Bencillik Tuzağı
Kuran’a göre varlık dünyasının merkezinde Allah vardır. İnsan da dahil diğer varlıkların hepsi Onun yaratıklarıdır ve her şey, Allah’ın varlığına bağlıdır. Yine Kuran’a göre Allah, bütün insanları kendisinin aşkın ve yüce olan varlığını ve birliğini tanıma yeteneğine sahip biçimde yaratmıştır. Tüm insanlarda mevcut olan bu doğal kabiliyete “fıtrat” denir. İnsanın dini tabiatı olan fıtrat, zamanla zayıflayıp etkisiz kalsa da hiçbir zaman yok edilemez.
Allah, iç dünyamızda ve dışımızdaki evrende yer alan sayısız delil ve işaretle bize kendisini anlatmakta ve hatırlatmaktadır. Bu yüzden Allah’a inanıp hakikati bulmak isteyenler için sayısız imkân ve delil vardır. Nitekim kendisine ve çevresine dikkatle ve basiretle bakan herkes, Allah’ın varlığını, varlığın da derin anlamını kolayca kavrayabilecektir.
Din duygusu ve Allah inancı insanın fıtratında bulunduğu için onun, kendi varlığının farkına varmaya başladığı anlar, aynı zamanda kendini Allah’a en yakın bulduğu anlardır. Öte yandan İnsan açısından bakıldığında hayat, ölüme doğru akıp giden bir yolculuktur. Bu yolculukta insanı bekleyen çeşitli duraklar, tuzaklar ve çok yönlü sınavlar vardır. Zira Allah, insanı başıboş bırakmamış; aksine onu imtihan edeceğini ve davranışlarından hesaba çekeceğini haber vermiştir. Demek ki insan bu dünyaya boş yere ve hoşça vakit geçirmek için gelmemiştir. Şüphesiz insan hayatında belli ölçüde eğlenmenin ve dinlenmenin de bir yeri ve zamanı vardır. Ancak insan olmanın görev ve sorumlulukları her şeyden önce ve önemlidir. Çünkü insana bahşedilen üstün nitelikler, beraberinde görev ve sorumlulukları da getirmektedir.
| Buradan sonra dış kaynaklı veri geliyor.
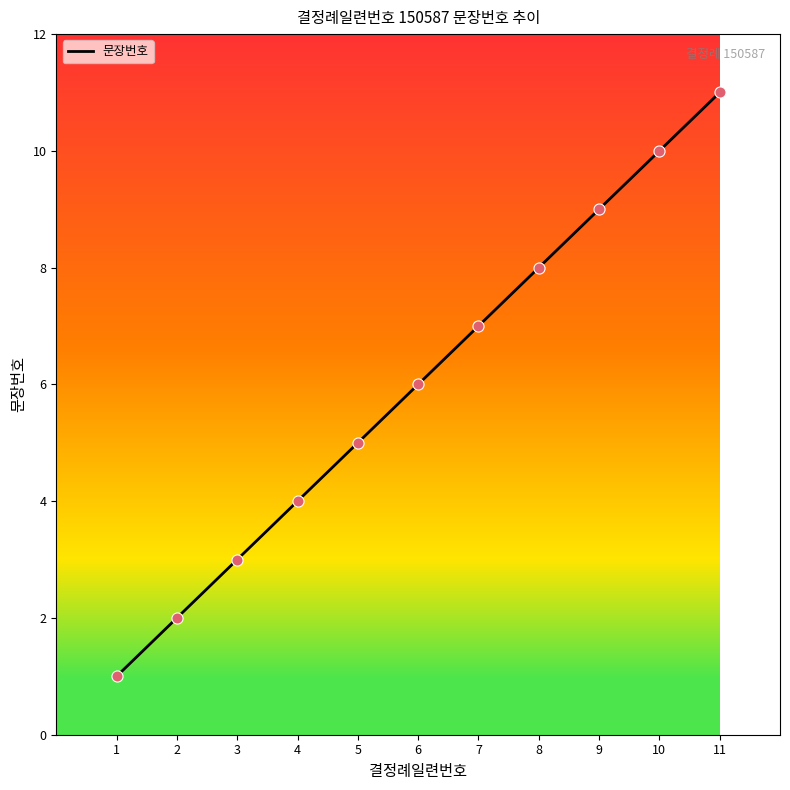

What is the ratio of the value at 1 to the value at 5?

0.2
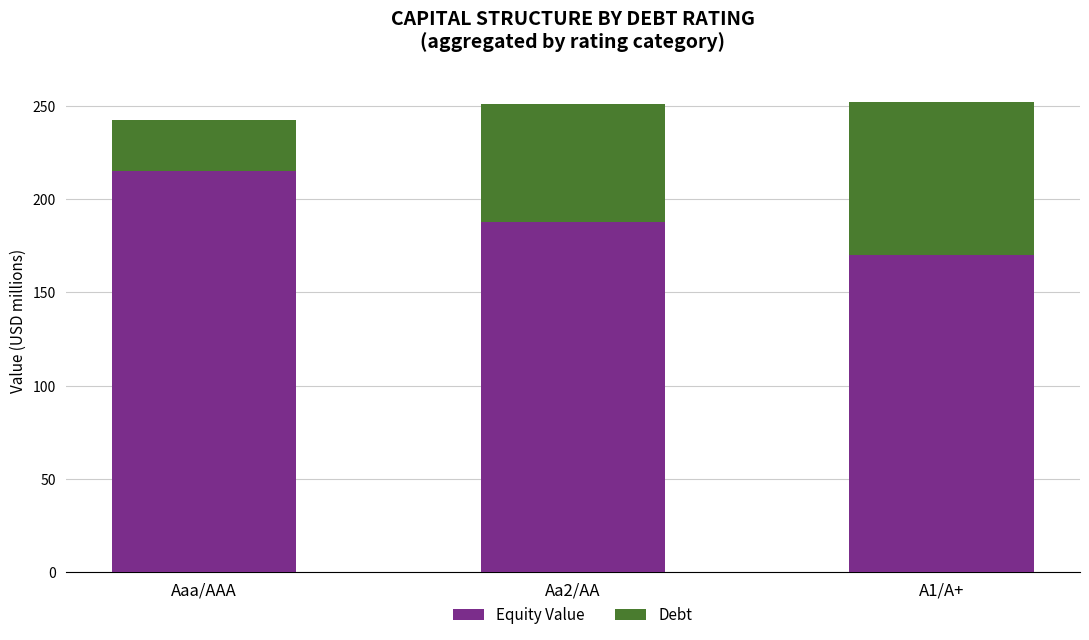

What is the total value across all series at Aaa/AAA?

242.7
Bu durumda yalnızca hak ve özgürlüklerin peşinde olan; ancak görev ve sorumlulukları hiç hesaba katmayanlar, kendi bencilliklerinin tuzağına düşmüş olurlar. Onlar hem kendileri çok acı çekerler hem de başkalarına hayatı zindan ederler. Bunun için insanın görevi sadece yaşamak değildir. Onun ayrıca niçin ve nasıl yaşadığının da farkında olması gerekir. Ne var ki insanın en zayıf ve sorunlu yanı, “ahlakî kişiliği”dir. Çünkü o, kendine karşı yansız ve dürüst olmayı bir türlü becerememektedir. Oysa en temel ilke, kendimiz hakkında “iç görü” sahibi olup doğru ve yansız bir bilinç oluşturmaktır. Zira insanın felaketini hazırlayan en aldatıcı durum, kendi içindeki kötülüğün farkına varamaması ve onun üstünü örterek kendini temize çıkarmaya çalışmasıdır. Bu sebeple kendini aldatma ve kandırma tuzağına düşmekten kendini kurtaran çok az insan vardır. Oysa insanın gerçek değeri ve mutluluğu, ahlaklı ve erdemli olmadaki başarısına bağlıdır.
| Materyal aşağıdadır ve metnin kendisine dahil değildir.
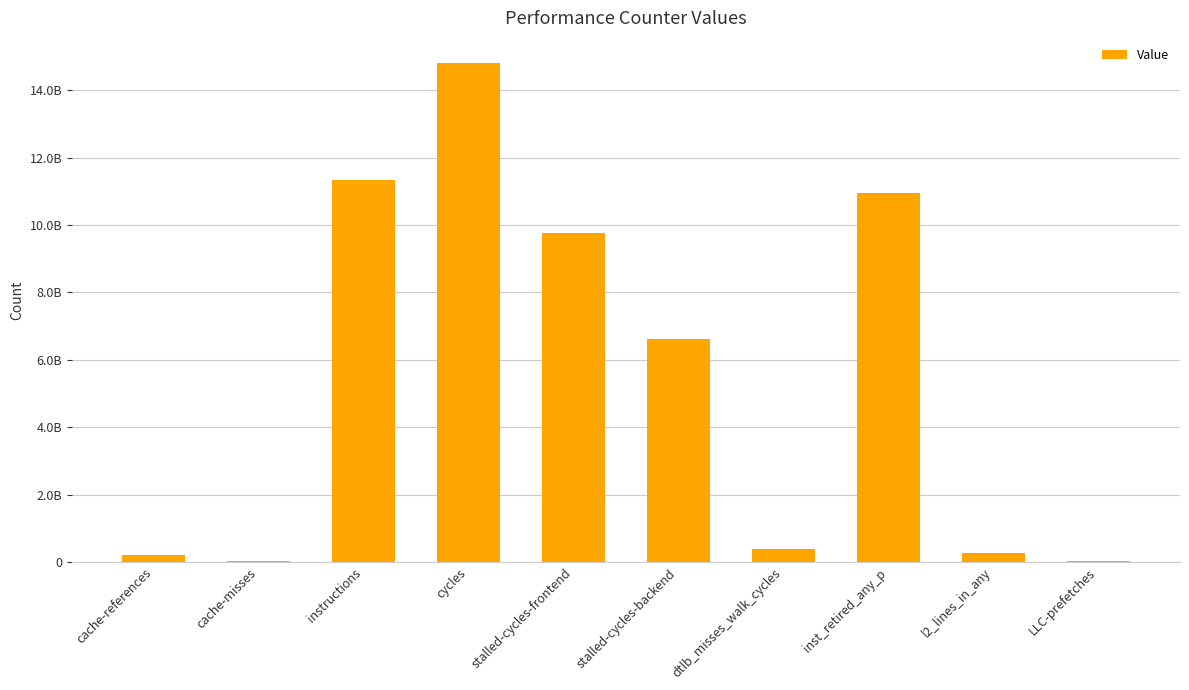

What is the average value?

5443652529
Sonuç olarak insan, benliğinin hem iyiyi hem de kötüyü barındırdığını kabul etmedikçe tam anlamıyla doğru olamaz ve hakikati bulamaz. Öyleyse olumsuz yönlerimizden utanmak yerine onları insanî tabiatımızın bir parçası kabul edip güzelleştirmenin bir yolunu aramalıyız. Aksi halde şu fani dünyada kendimizi ölümsüz sanıp azgınlaşır, zalimleşir, hainleşir ve bencilliğimizin kurbanı olur gideriz.